Это был сюрприз, что она появилась. Они не видали друг друга десять лет. Елки, воскликнула я, войдя в наш дом, до чего же этому Толяну везет, Милка — отличная баба, так и Тоня не хуже. Потому и везет, что сам не хуже, философически заключил муж, в одну минуту забывая все разногласия с Анатолием.
Ужинали, как водится, домами. Накрыли опять на большой веранде. Погода позволяла. В комнатах затопили, веранда не отапливалась. Свечерело. Два шара на двух половинах веранды создавали два
Толян, давай выпьем за твою Тоню, обдумав каждое слово, возвратилась я к столу. Давайте, засиял он. Она, с серьезным выражением, подняла рюмку. Мой муж радушно разрешил: живите у нас, сколько хотите, вот сколько хотите, столько и живите. Тоня коротко взглянула на своего бывшего мужа, он в этот момент тянулся за помидором. Она перевела взгляд на моего мужа нынешнего: а работа, а зарплата? Какая у вас там зарплата, осведомился мой муж. Примерно сто долларов, с достоинством подсчитала Тоня. Ты что, не найдешь жене работу на сто долларов, обратился муж к Толяну. Толян приосанился: и покруче найду, она классный бухгалтер. Мы выпили.
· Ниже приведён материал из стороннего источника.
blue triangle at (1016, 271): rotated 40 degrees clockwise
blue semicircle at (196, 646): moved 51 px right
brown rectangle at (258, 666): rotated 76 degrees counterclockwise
Максим пошел за тортом, который дожидался своей очереди в холодильнике.
Они с Катей уписывали большие куски, как маленькие, а я, глядя на них, бездарно провидела, каких синяков и шишек наставит им жизнь прежде, чем юная кожа сморщится, глаза потеряют блеск, волосы начнут редеть, а ожидание счастья обернется житейской прозой. Жестока жизнь.
Тени на веранде образовали причудливые формы, в каких таяли вчера и сегодня.